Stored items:
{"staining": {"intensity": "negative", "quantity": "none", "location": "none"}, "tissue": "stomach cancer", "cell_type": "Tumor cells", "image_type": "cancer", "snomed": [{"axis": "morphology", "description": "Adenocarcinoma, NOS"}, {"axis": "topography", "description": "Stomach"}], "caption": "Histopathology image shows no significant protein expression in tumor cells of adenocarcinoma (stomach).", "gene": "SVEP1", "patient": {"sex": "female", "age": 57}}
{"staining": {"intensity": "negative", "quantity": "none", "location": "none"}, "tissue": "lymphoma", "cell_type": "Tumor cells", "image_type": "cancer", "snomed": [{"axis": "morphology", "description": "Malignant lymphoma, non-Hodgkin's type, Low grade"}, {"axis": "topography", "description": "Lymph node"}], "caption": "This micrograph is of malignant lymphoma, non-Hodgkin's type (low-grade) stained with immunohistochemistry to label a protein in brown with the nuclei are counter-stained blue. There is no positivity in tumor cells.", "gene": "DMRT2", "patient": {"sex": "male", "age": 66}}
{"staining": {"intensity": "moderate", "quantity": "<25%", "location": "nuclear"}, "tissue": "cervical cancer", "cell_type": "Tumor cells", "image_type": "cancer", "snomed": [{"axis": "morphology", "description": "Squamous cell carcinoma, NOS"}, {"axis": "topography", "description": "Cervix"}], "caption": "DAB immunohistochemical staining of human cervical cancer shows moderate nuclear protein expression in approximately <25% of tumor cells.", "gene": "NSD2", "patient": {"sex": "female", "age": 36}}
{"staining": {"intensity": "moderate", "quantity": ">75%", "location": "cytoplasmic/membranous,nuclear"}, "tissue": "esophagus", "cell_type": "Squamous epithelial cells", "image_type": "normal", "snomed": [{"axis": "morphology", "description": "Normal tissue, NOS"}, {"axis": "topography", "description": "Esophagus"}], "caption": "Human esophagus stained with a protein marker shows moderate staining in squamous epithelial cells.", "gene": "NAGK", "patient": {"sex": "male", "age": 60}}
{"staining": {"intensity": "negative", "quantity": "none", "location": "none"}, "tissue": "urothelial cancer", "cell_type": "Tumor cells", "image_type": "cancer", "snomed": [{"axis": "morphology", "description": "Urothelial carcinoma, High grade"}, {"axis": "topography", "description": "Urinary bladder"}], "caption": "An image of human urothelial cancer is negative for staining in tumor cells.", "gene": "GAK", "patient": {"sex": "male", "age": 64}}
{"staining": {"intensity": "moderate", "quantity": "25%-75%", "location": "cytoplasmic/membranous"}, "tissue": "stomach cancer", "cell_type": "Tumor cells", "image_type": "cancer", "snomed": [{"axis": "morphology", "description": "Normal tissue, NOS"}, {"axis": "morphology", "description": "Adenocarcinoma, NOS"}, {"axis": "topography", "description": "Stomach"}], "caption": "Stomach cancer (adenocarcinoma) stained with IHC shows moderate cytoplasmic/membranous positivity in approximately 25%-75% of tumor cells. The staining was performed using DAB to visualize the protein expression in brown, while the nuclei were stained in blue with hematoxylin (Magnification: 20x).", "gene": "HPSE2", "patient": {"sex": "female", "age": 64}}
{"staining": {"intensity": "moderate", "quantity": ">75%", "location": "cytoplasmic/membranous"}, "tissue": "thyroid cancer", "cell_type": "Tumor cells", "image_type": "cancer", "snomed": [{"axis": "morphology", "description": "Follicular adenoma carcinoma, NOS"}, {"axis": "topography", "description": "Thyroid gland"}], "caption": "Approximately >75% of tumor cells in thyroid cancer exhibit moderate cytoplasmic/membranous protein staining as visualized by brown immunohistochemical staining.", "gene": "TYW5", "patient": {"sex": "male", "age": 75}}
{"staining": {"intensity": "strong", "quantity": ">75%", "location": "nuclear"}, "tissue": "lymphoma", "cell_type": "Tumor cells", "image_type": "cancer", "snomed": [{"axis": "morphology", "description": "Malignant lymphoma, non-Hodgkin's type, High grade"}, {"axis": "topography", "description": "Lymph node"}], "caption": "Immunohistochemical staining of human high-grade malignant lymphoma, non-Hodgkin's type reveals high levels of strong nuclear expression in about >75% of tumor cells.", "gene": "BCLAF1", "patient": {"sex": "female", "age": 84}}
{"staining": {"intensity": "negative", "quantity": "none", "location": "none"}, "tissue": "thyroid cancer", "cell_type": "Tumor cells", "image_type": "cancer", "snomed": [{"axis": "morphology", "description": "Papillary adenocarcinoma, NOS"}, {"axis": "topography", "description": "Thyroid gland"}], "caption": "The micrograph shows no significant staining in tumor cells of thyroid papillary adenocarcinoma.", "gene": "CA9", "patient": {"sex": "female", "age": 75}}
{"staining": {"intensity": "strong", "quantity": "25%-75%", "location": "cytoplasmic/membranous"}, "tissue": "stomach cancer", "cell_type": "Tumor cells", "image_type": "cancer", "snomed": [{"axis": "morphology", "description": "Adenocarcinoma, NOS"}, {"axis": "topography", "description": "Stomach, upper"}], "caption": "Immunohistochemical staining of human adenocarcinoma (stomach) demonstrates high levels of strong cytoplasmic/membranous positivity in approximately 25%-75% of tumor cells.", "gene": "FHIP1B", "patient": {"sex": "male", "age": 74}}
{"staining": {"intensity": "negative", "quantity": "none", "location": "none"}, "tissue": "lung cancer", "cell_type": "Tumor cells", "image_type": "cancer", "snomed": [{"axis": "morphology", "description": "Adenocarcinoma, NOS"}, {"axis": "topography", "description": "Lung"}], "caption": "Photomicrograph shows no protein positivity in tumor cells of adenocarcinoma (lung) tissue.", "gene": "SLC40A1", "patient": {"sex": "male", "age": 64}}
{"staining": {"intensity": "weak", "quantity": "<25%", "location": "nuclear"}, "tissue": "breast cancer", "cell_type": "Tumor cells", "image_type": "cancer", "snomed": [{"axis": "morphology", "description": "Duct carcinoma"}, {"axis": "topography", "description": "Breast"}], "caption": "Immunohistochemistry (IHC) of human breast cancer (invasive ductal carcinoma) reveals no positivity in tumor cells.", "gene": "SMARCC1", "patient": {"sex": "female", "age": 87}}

ACTIVITY: Which of the lines above include the word "Lymph"? Copy each of them.

EXERCISE RESULT:
{"staining": {"intensity": "negative", "quantity": "none", "location": "none"}, "tissue": "lymphoma", "cell_type": "Tumor cells", "image_type": "cancer", "snomed": [{"axis": "morphology", "description": "Malignant lymphoma, non-Hodgkin's type, Low grade"}, {"axis": "topography", "description": "Lymph node"}], "caption": "This micrograph is of malignant lymphoma, non-Hodgkin's type (low-grade) stained with immunohistochemistry to label a protein in brown with the nuclei are counter-stained blue. There is no positivity in tumor cells.", "gene": "DMRT2", "patient": {"sex": "male", "age": 66}}
{"staining": {"intensity": "strong", "quantity": ">75%", "location": "nuclear"}, "tissue": "lymphoma", "cell_type": "Tumor cells", "image_type": "cancer", "snomed": [{"axis": "morphology", "description": "Malignant lymphoma, non-Hodgkin's type, High grade"}, {"axis": "topography", "description": "Lymph node"}], "caption": "Immunohistochemical staining of human high-grade malignant lymphoma, non-Hodgkin's type reveals high levels of strong nuclear expression in about >75% of tumor cells.", "gene": "BCLAF1", "patient": {"sex": "female", "age": 84}}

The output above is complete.